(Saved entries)
· · · ·
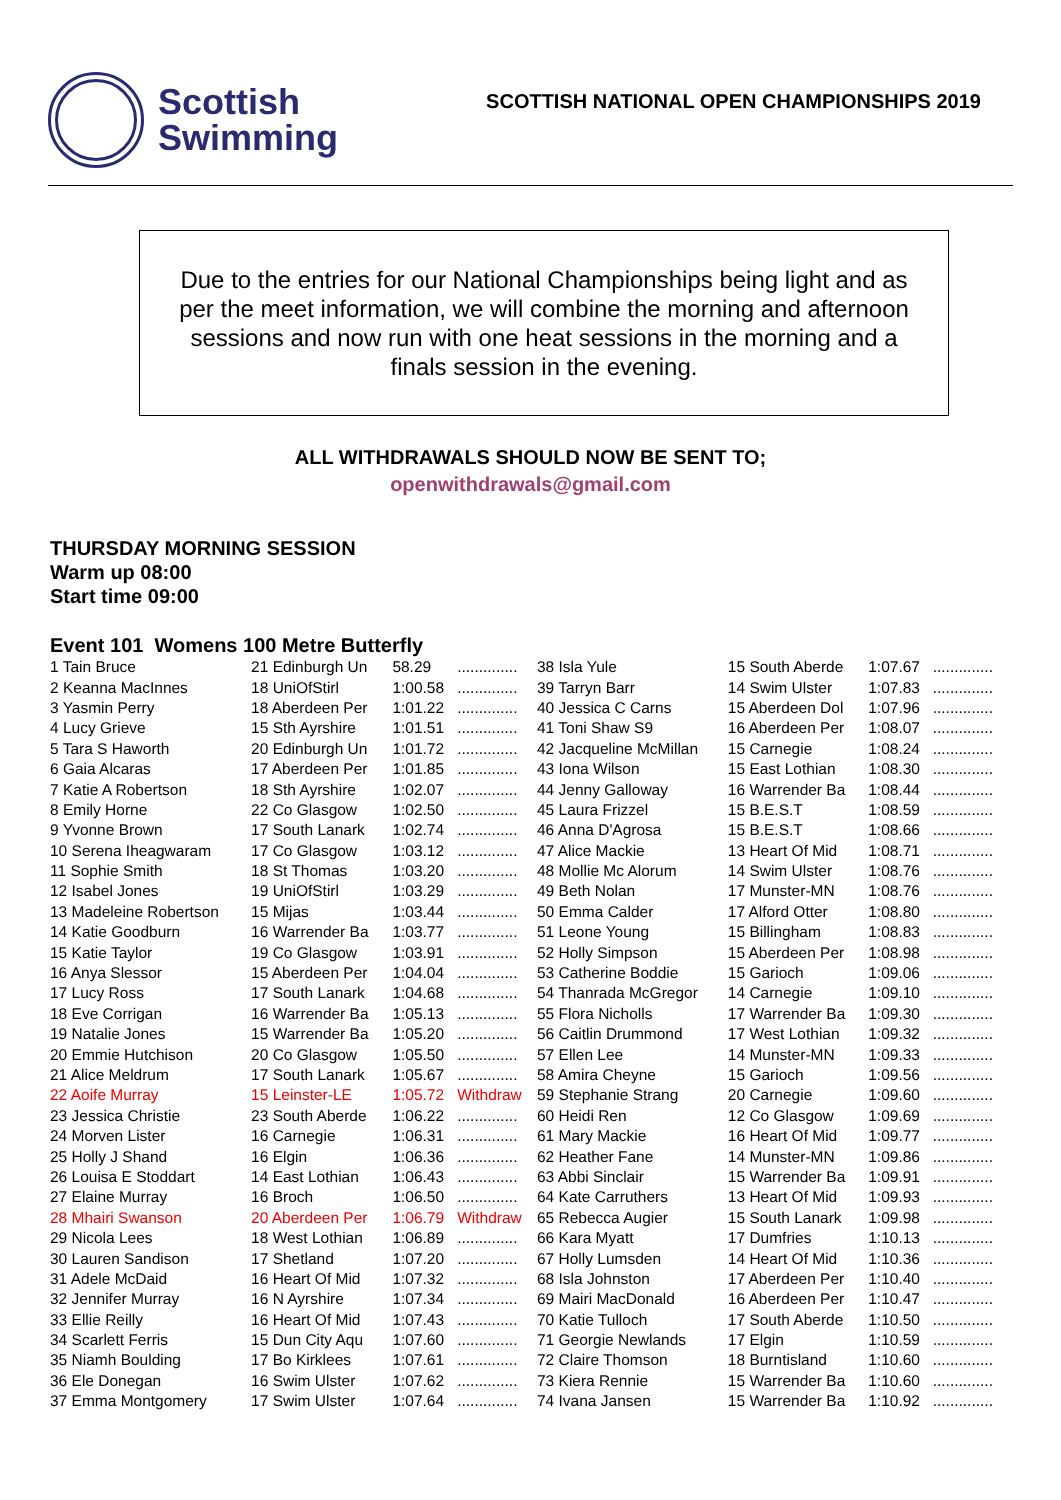Scottish
Swimming
SCOTTISH NATIONAL OPEN CHAMPIONSHIPS 2019
Due to the entries for our National Championships being light and as per the meet information, we will combine the morning and afternoon sessions and now run with one heat sessions in the morning and a finals session in the evening.
ALL WITHDRAWALS SHOULD NOW BE SENT TO;
openwithdrawals@gmail.com
THURSDAY MORNING SESSION
Warm up 08:00
Start time 09:00
Event 101 Womens 100 Metre Butterfly
| 1 Tain Bruce | 21 Edinburgh Un | 58.29 | .............. |
| 2 Keanna MacInnes | 18 UniOfStirl | 1:00.58 | .............. |
| 3 Yasmin Perry | 18 Aberdeen Per | 1:01.22 | .............. |
| 4 Lucy Grieve | 15 Sth Ayrshire | 1:01.51 | .............. |
| 5 Tara S Haworth | 20 Edinburgh Un | 1:01.72 | .............. |
| 6 Gaia Alcaras | 17 Aberdeen Per | 1:01.85 | .............. |
| 7 Katie A Robertson | 18 Sth Ayrshire | 1:02.07 | .............. |
| 8 Emily Horne | 22 Co Glasgow | 1:02.50 | .............. |
| 9 Yvonne Brown | 17 South Lanark | 1:02.74 | .............. |
| 10 Serena Iheagwaram | 17 Co Glasgow | 1:03.12 | .............. |
| 11 Sophie Smith | 18 St Thomas | 1:03.20 | .............. |
| 12 Isabel Jones | 19 UniOfStirl | 1:03.29 | .............. |
| 13 Madeleine Robertson | 15 Mijas | 1:03.44 | .............. |
| 14 Katie Goodburn | 16 Warrender Ba | 1:03.77 | .............. |
| 15 Katie Taylor | 19 Co Glasgow | 1:03.91 | .............. |
| 16 Anya Slessor | 15 Aberdeen Per | 1:04.04 | .............. |
| 17 Lucy Ross | 17 South Lanark | 1:04.68 | .............. |
| 18 Eve Corrigan | 16 Warrender Ba | 1:05.13 | .............. |
| 19 Natalie Jones | 15 Warrender Ba | 1:05.20 | .............. |
| 20 Emmie Hutchison | 20 Co Glasgow | 1:05.50 | .............. |
| 21 Alice Meldrum | 17 South Lanark | 1:05.67 | .............. |
| 22 Aoife Murray | 15 Leinster-LE | 1:05.72 | Withdraw |
| 23 Jessica Christie | 23 South Aberde | 1:06.22 | .............. |
| 24 Morven Lister | 16 Carnegie | 1:06.31 | .............. |
| 25 Holly J Shand | 16 Elgin | 1:06.36 | .............. |
| 26 Louisa E Stoddart | 14 East Lothian | 1:06.43 | .............. |
| 27 Elaine Murray | 16 Broch | 1:06.50 | .............. |
| 28 Mhairi Swanson | 20 Aberdeen Per | 1:06.79 | Withdraw |
| 29 Nicola Lees | 18 West Lothian | 1:06.89 | .............. |
| 30 Lauren Sandison | 17 Shetland | 1:07.20 | .............. |
| 31 Adele McDaid | 16 Heart Of Mid | 1:07.32 | .............. |
| 32 Jennifer Murray | 16 N Ayrshire | 1:07.34 | .............. |
| 33 Ellie Reilly | 16 Heart Of Mid | 1:07.43 | .............. |
| 34 Scarlett Ferris | 15 Dun City Aqu | 1:07.60 | .............. |
| 35 Niamh Boulding | 17 Bo Kirklees | 1:07.61 | .............. |
| 36 Ele Donegan | 16 Swim Ulster | 1:07.62 | .............. |
| 37 Emma Montgomery | 17 Swim Ulster | 1:07.64 | .............. |
| 38 Isla Yule | 15 South Aberde | 1:07.67 | .............. |
| 39 Tarryn Barr | 14 Swim Ulster | 1:07.83 | .............. |
| 40 Jessica C Carns | 15 Aberdeen Dol | 1:07.96 | .............. |
| 41 Toni Shaw S9 | 16 Aberdeen Per | 1:08.07 | .............. |
| 42 Jacqueline McMillan | 15 Carnegie | 1:08.24 | .............. |
| 43 Iona Wilson | 15 East Lothian | 1:08.30 | .............. |
| 44 Jenny Galloway | 16 Warrender Ba | 1:08.44 | .............. |
| 45 Laura Frizzel | 15 B.E.S.T | 1:08.59 | .............. |
| 46 Anna D'Agrosa | 15 B.E.S.T | 1:08.66 | .............. |
| 47 Alice Mackie | 13 Heart Of Mid | 1:08.71 | .............. |
| 48 Mollie Mc Alorum | 14 Swim Ulster | 1:08.76 | .............. |
| 49 Beth Nolan | 17 Munster-MN | 1:08.76 | .............. |
| 50 Emma Calder | 17 Alford Otter | 1:08.80 | .............. |
| 51 Leone Young | 15 Billingham | 1:08.83 | .............. |
| 52 Holly Simpson | 15 Aberdeen Per | 1:08.98 | .............. |
| 53 Catherine Boddie | 15 Garioch | 1:09.06 | .............. |
| 54 Thanrada McGregor | 14 Carnegie | 1:09.10 | .............. |
| 55 Flora Nicholls | 17 Warrender Ba | 1:09.30 | .............. |
| 56 Caitlin Drummond | 17 West Lothian | 1:09.32 | .............. |
| 57 Ellen Lee | 14 Munster-MN | 1:09.33 | .............. |
| 58 Amira Cheyne | 15 Garioch | 1:09.56 | .............. |
| 59 Stephanie Strang | 20 Carnegie | 1:09.60 | .............. |
| 60 Heidi Ren | 12 Co Glasgow | 1:09.69 | .............. |
| 61 Mary Mackie | 16 Heart Of Mid | 1:09.77 | .............. |
| 62 Heather Fane | 14 Munster-MN | 1:09.86 | .............. |
| 63 Abbi Sinclair | 15 Warrender Ba | 1:09.91 | .............. |
| 64 Kate Carruthers | 13 Heart Of Mid | 1:09.93 | .............. |
| 65 Rebecca Augier | 15 South Lanark | 1:09.98 | .............. |
| 66 Kara Myatt | 17 Dumfries | 1:10.13 | .............. |
| 67 Holly Lumsden | 14 Heart Of Mid | 1:10.36 | .............. |
| 68 Isla Johnston | 17 Aberdeen Per | 1:10.40 | .............. |
| 69 Mairi MacDonald | 16 Aberdeen Per | 1:10.47 | .............. |
| 70 Katie Tulloch | 17 South Aberde | 1:10.50 | .............. |
| 71 Georgie Newlands | 17 Elgin | 1:10.59 | .............. |
| 72 Claire Thomson | 18 Burntisland | 1:10.60 | .............. |
| 73 Kiera Rennie | 15 Warrender Ba | 1:10.60 | .............. |
| 74 Ivana Jansen | 15 Warrender Ba | 1:10.92 | .............. |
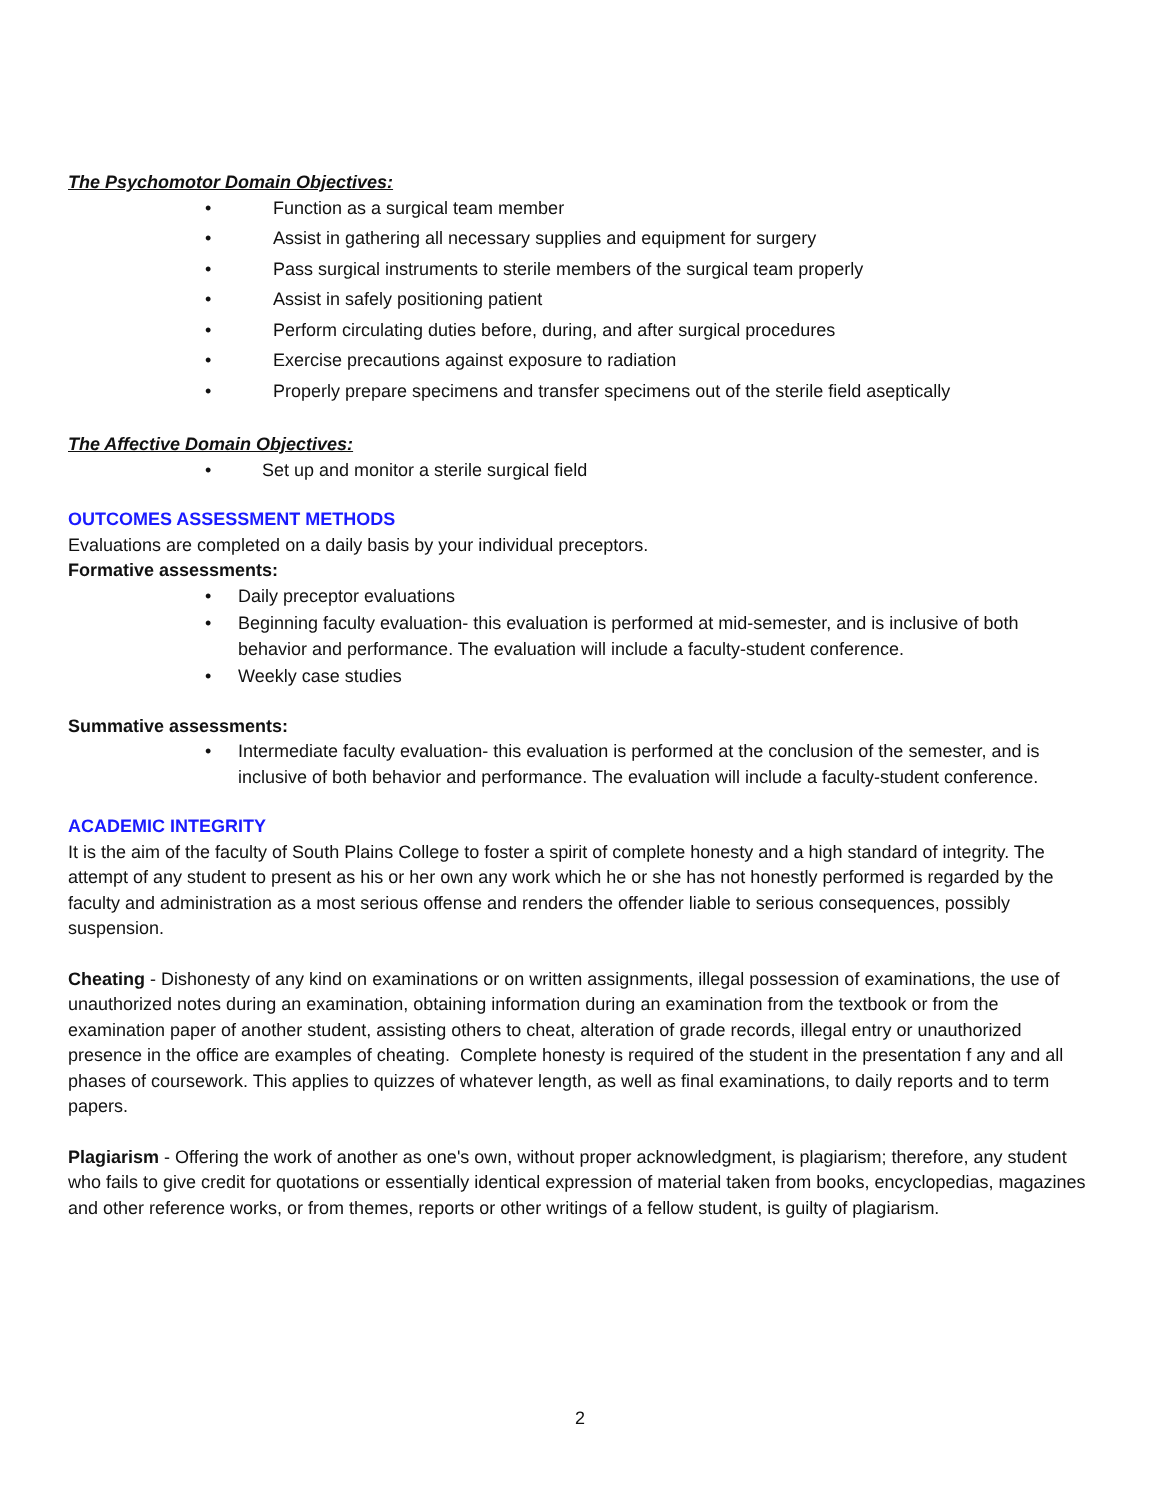The Psychomotor Domain Objectives:
• Function as a surgical team member
• Assist in gathering all necessary supplies and equipment for surgery
• Pass surgical instruments to sterile members of the surgical team properly
• Assist in safely positioning patient
• Perform circulating duties before, during, and after surgical procedures
• Exercise precautions against exposure to radiation
• Properly prepare specimens and transfer specimens out of the sterile field aseptically
The Affective Domain Objectives:
• Set up and monitor a sterile surgical field
OUTCOMES ASSESSMENT METHODS
Evaluations are completed on a daily basis by your individual preceptors.
Formative assessments:
• Daily preceptor evaluations
• Beginning faculty evaluation- this evaluation is performed at mid-semester, and is inclusive of both behavior and performance. The evaluation will include a faculty-student conference.
• Weekly case studies
Summative assessments:
• Intermediate faculty evaluation- this evaluation is performed at the conclusion of the semester, and is inclusive of both behavior and performance. The evaluation will include a faculty-student conference.
ACADEMIC INTEGRITY
It is the aim of the faculty of South Plains College to foster a spirit of complete honesty and a high standard of integrity. The attempt of any student to present as his or her own any work which he or she has not honestly performed is regarded by the faculty and administration as a most serious offense and renders the offender liable to serious consequences, possibly suspension.
Cheating - Dishonesty of any kind on examinations or on written assignments, illegal possession of examinations, the use of unauthorized notes during an examination, obtaining information during an examination from the textbook or from the examination paper of another student, assisting others to cheat, alteration of grade records, illegal entry or unauthorized presence in the office are examples of cheating. Complete honesty is required of the student in the presentation f any and all phases of coursework. This applies to quizzes of whatever length, as well as final examinations, to daily reports and to term papers.
Plagiarism - Offering the work of another as one's own, without proper acknowledgment, is plagiarism; therefore, any student who fails to give credit for quotations or essentially identical expression of material taken from books, encyclopedias, magazines and other reference works, or from themes, reports or other writings of a fellow student, is guilty of plagiarism.
2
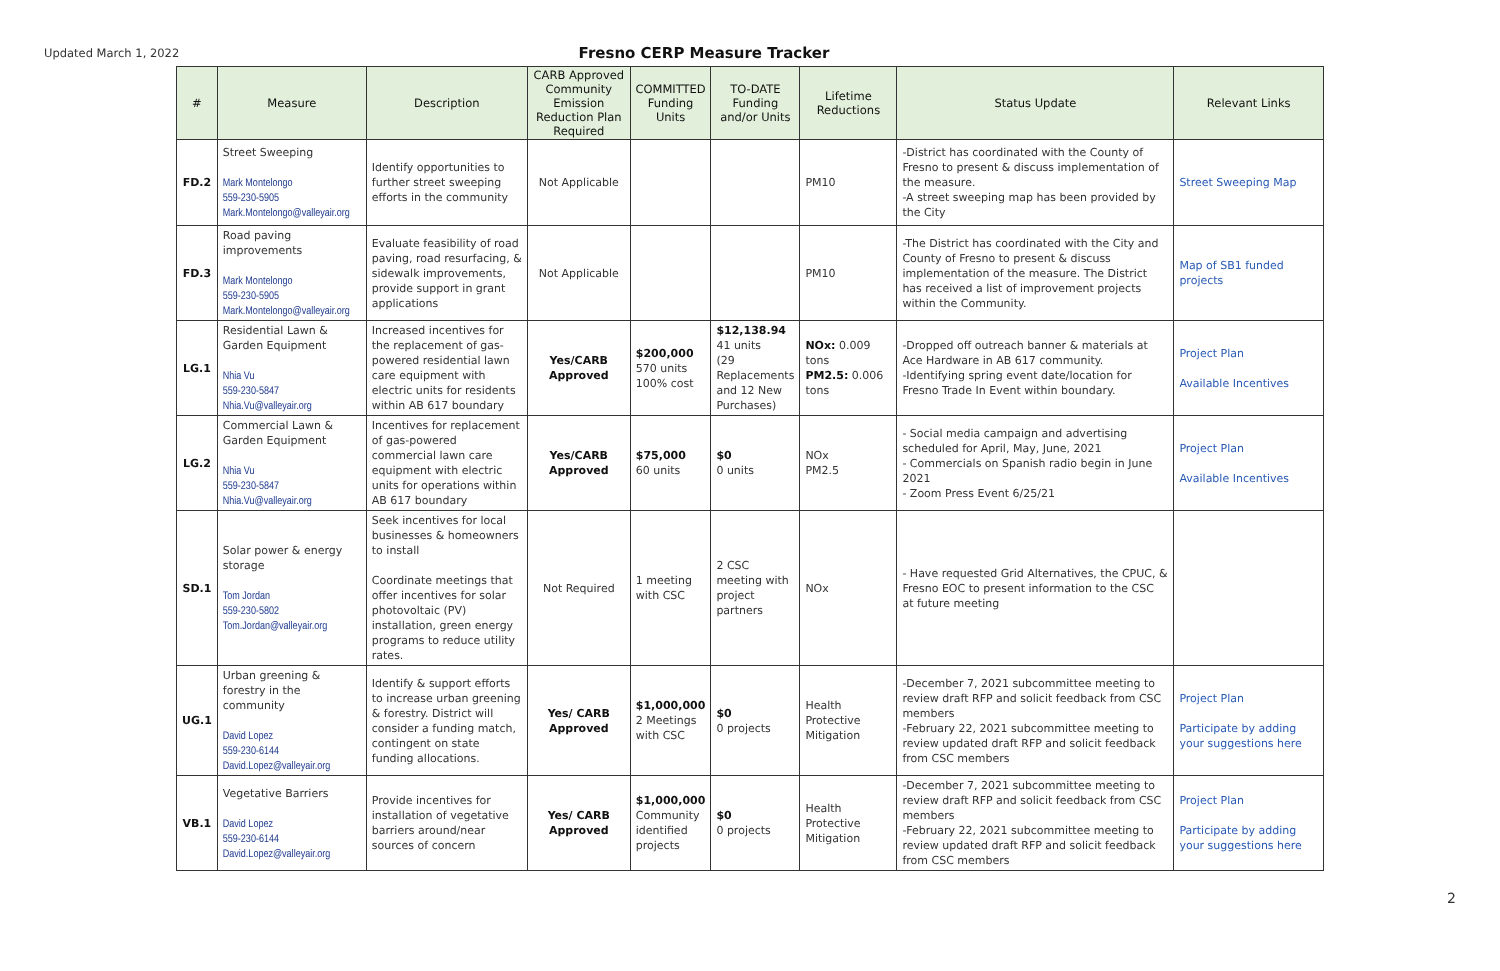Updated March 1, 2022
Fresno CERP Measure Tracker
| # | Measure | Description | CARB Approved Community Emission Reduction Plan Required | COMMITTED Funding Units | TO-DATE Funding and/or Units | Lifetime Reductions | Status Update | Relevant Links |
| --- | --- | --- | --- | --- | --- | --- | --- | --- |
| FD.2 | Street Sweeping Mark Montelongo 559-230-5905 Mark.Montelongo@valleyair.org | Identify opportunities to further street sweeping efforts in the community | Not Applicable | | | PM10 | -District has coordinated with the County of Fresno to present & discuss implementation of the measure. -A street sweeping map has been provided by the City | Street Sweeping Map |
| FD.3 | Road paving improvements Mark Montelongo 559-230-5905 Mark.Montelongo@valleyair.org | Evaluate feasibility of road paving, road resurfacing, & sidewalk improvements, provide support in grant applications | Not Applicable | | | PM10 | -The District has coordinated with the City and County of Fresno to present & discuss implementation of the measure. The District has received a list of improvement projects within the Community. | Map of SB1 funded projects |
| LG.1 | Residential Lawn & Garden Equipment Nhia Vu 559-230-5847 Nhia.Vu@valleyair.org | Increased incentives for the replacement of gas-powered residential lawn care equipment with electric units for residents within AB 617 boundary | Yes/CARB Approved | $200,000 570 units 100% cost | $12,138.94 41 units (29 Replacements and 12 New Purchases) | NOx: 0.009 tons PM2.5: 0.006 tons | -Dropped off outreach banner & materials at Ace Hardware in AB 617 community. -Identifying spring event date/location for Fresno Trade In Event within boundary. | Project Plan Available Incentives |
| LG.2 | Commercial Lawn & Garden Equipment Nhia Vu 559-230-5847 Nhia.Vu@valleyair.org | Incentives for replacement of gas-powered commercial lawn care equipment with electric units for operations within AB 617 boundary | Yes/CARB Approved | $75,000 60 units | $0 0 units | NOx PM2.5 | - Social media campaign and advertising scheduled for April, May, June, 2021 - Commercials on Spanish radio begin in June 2021 - Zoom Press Event 6/25/21 | Project Plan Available Incentives |
| SD.1 | Solar power & energy storage Tom Jordan 559-230-5802 Tom.Jordan@valleyair.org | Seek incentives for local businesses & homeowners to install Coordinate meetings that offer incentives for solar photovoltaic (PV) installation, green energy programs to reduce utility rates. | Not Required | 1 meeting with CSC | 2 CSC meeting with project partners | NOx | - Have requested Grid Alternatives, the CPUC, & Fresno EOC to present information to the CSC at future meeting | |
| UG.1 | Urban greening & forestry in the community David Lopez 559-230-6144 David.Lopez@valleyair.org | Identify & support efforts to increase urban greening & forestry. District will consider a funding match, contingent on state funding allocations. | Yes/ CARB Approved | $1,000,000 2 Meetings with CSC | $0 0 projects | Health Protective Mitigation | -December 7, 2021 subcommittee meeting to review draft RFP and solicit feedback from CSC members -February 22, 2021 subcommittee meeting to review updated draft RFP and solicit feedback from CSC members | Project Plan Participate by adding your suggestions here |
| VB.1 | Vegetative Barriers David Lopez 559-230-6144 David.Lopez@valleyair.org | Provide incentives for installation of vegetative barriers around/near sources of concern | Yes/ CARB Approved | $1,000,000 Community identified projects | $0 0 projects | Health Protective Mitigation | -December 7, 2021 subcommittee meeting to review draft RFP and solicit feedback from CSC members -February 22, 2021 subcommittee meeting to review updated draft RFP and solicit feedback from CSC members | Project Plan Participate by adding your suggestions here |
2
· · · ·
WHAT IS NEEDED » Could you repeat exactly the lines above from the line with "1:07.64 | .............. |" up to and including the line with "1:09.30 | .............. |", and only those?

PROBLEM SOLUTION »
| 37 Emma Montgomery | 17 Swim Ulster | 1:07.64 | .............. |
| 38 Isla Yule | 15 South Aberde | 1:07.67 | .............. |
| 39 Tarryn Barr | 14 Swim Ulster | 1:07.83 | .............. |
| 40 Jessica C Carns | 15 Aberdeen Dol | 1:07.96 | .............. |
| 41 Toni Shaw S9 | 16 Aberdeen Per | 1:08.07 | .............. |
| 42 Jacqueline McMillan | 15 Carnegie | 1:08.24 | .............. |
| 43 Iona Wilson | 15 East Lothian | 1:08.30 | .............. |
| 44 Jenny Galloway | 16 Warrender Ba | 1:08.44 | .............. |
| 45 Laura Frizzel | 15 B.E.S.T | 1:08.59 | .............. |
| 46 Anna D'Agrosa | 15 B.E.S.T | 1:08.66 | .............. |
| 47 Alice Mackie | 13 Heart Of Mid | 1:08.71 | .............. |
| 48 Mollie Mc Alorum | 14 Swim Ulster | 1:08.76 | .............. |
| 49 Beth Nolan | 17 Munster-MN | 1:08.76 | .............. |
| 50 Emma Calder | 17 Alford Otter | 1:08.80 | .............. |
| 51 Leone Young | 15 Billingham | 1:08.83 | .............. |
| 52 Holly Simpson | 15 Aberdeen Per | 1:08.98 | .............. |
| 53 Catherine Boddie | 15 Garioch | 1:09.06 | .............. |
| 54 Thanrada McGregor | 14 Carnegie | 1:09.10 | .............. |
| 55 Flora Nicholls | 17 Warrender Ba | 1:09.30 | .............. |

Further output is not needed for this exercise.